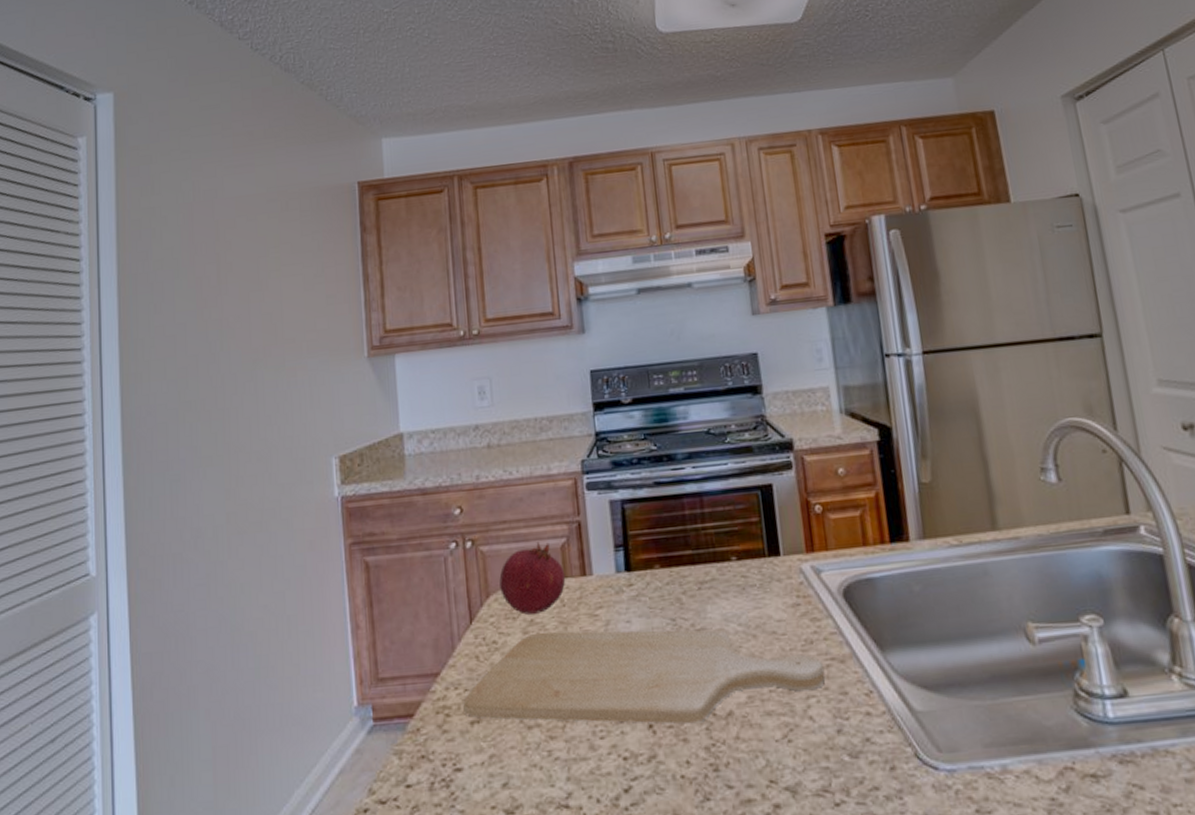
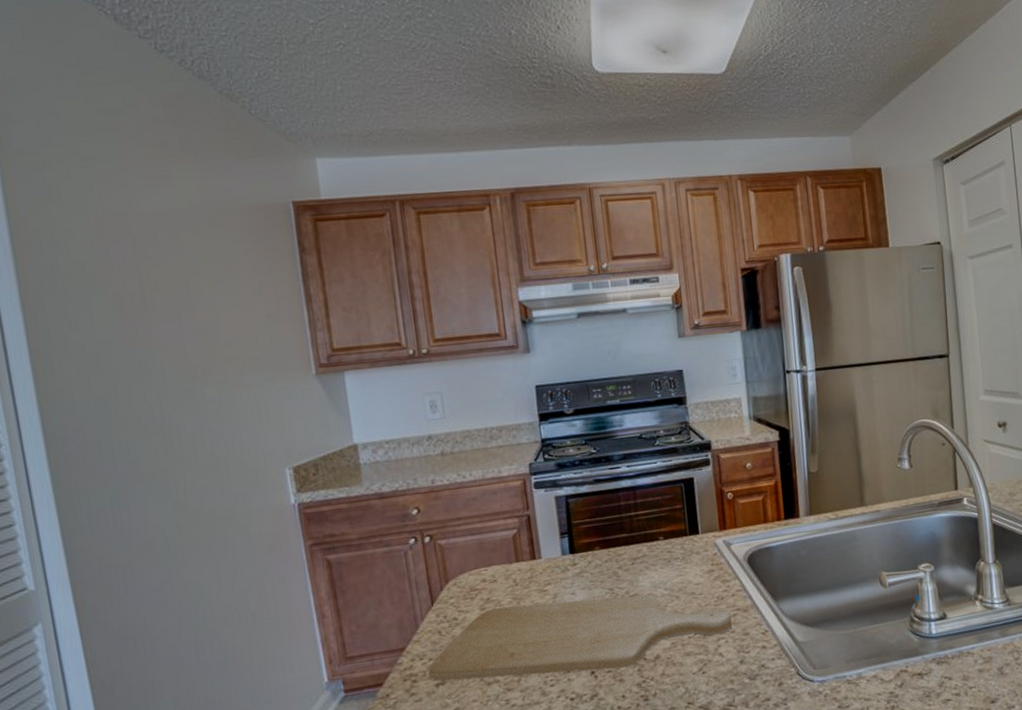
fruit: present [499,542,566,615] -> none [457,534,518,595]

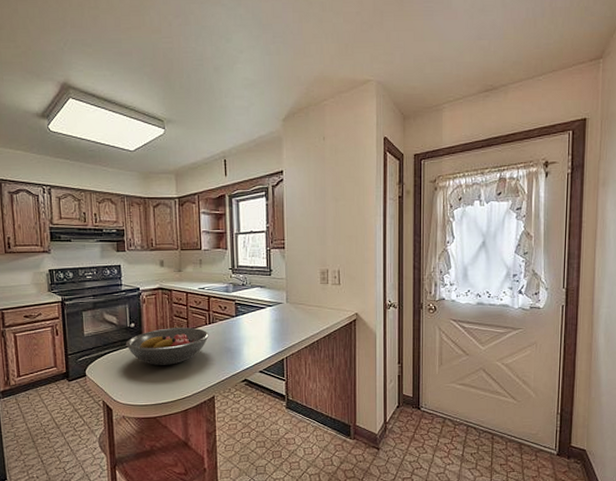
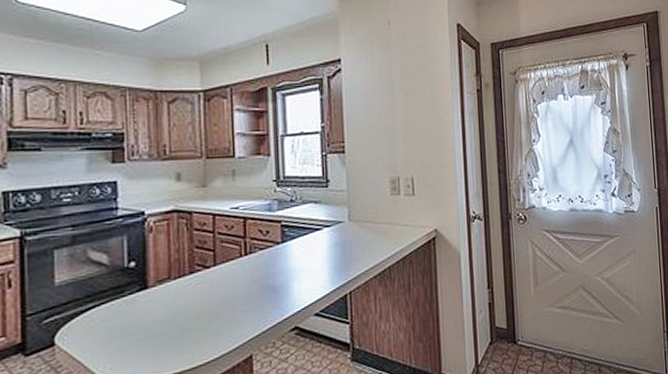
fruit bowl: present [125,327,209,365] -> none [120,261,245,320]

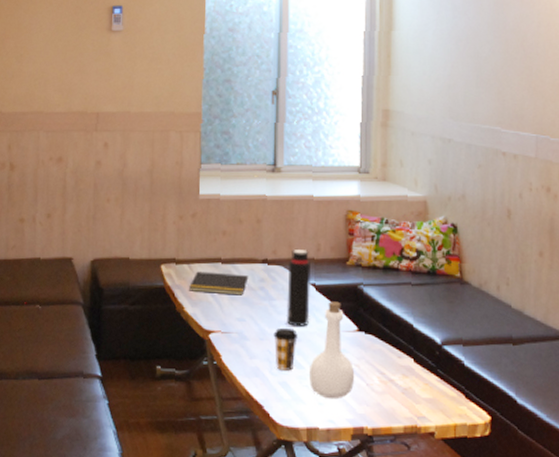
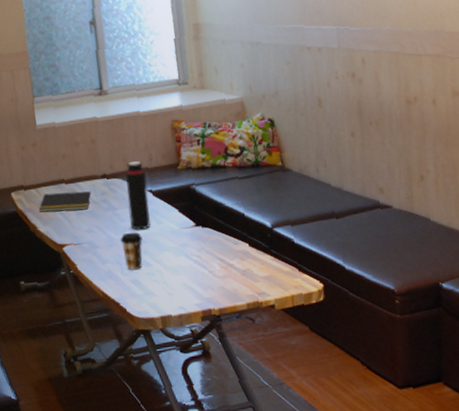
bottle: present [310,301,355,399] -> none [156,203,198,289]

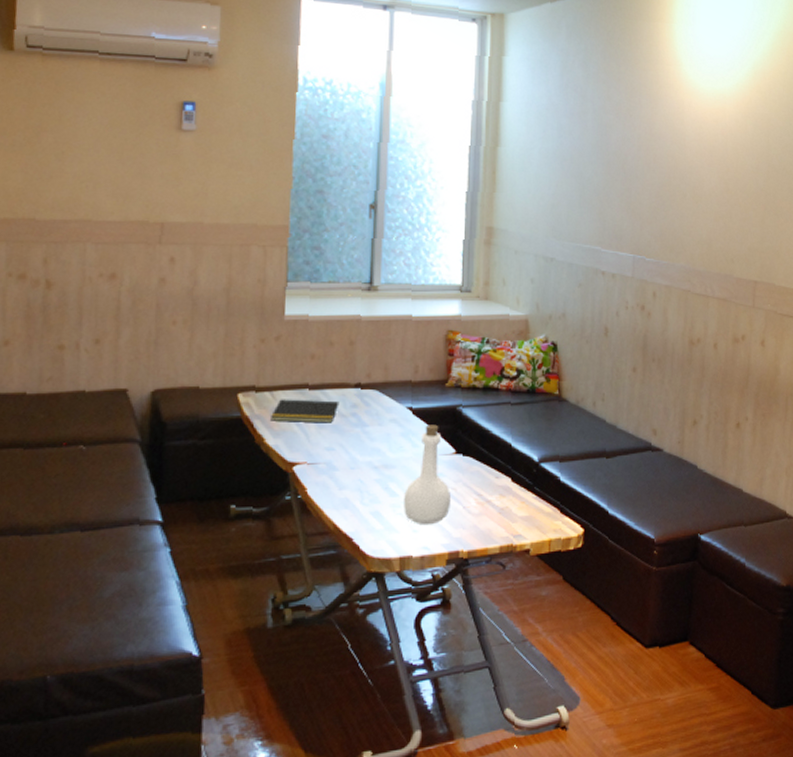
coffee cup: present [120,232,142,270] -> none [365,454,392,500]
water bottle: present [126,161,151,230] -> none [379,372,408,453]
bottle: none [156,203,198,289] -> present [404,424,452,525]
- - - - -
§ WORK TO BE COMPLETED: Could you retype exactly, and only, the lines running from the one with "bottle: present [310,301,355,399]" to the last line of the listing, while leaving any pictures out?

§ SOLUTION FOR THIS EXERCISE:
bottle: present [310,301,355,399] -> none [156,203,198,289]

coffee cup: present [120,232,142,270] -> none [365,454,392,500]
water bottle: present [126,161,151,230] -> none [379,372,408,453]
bottle: none [156,203,198,289] -> present [404,424,452,525]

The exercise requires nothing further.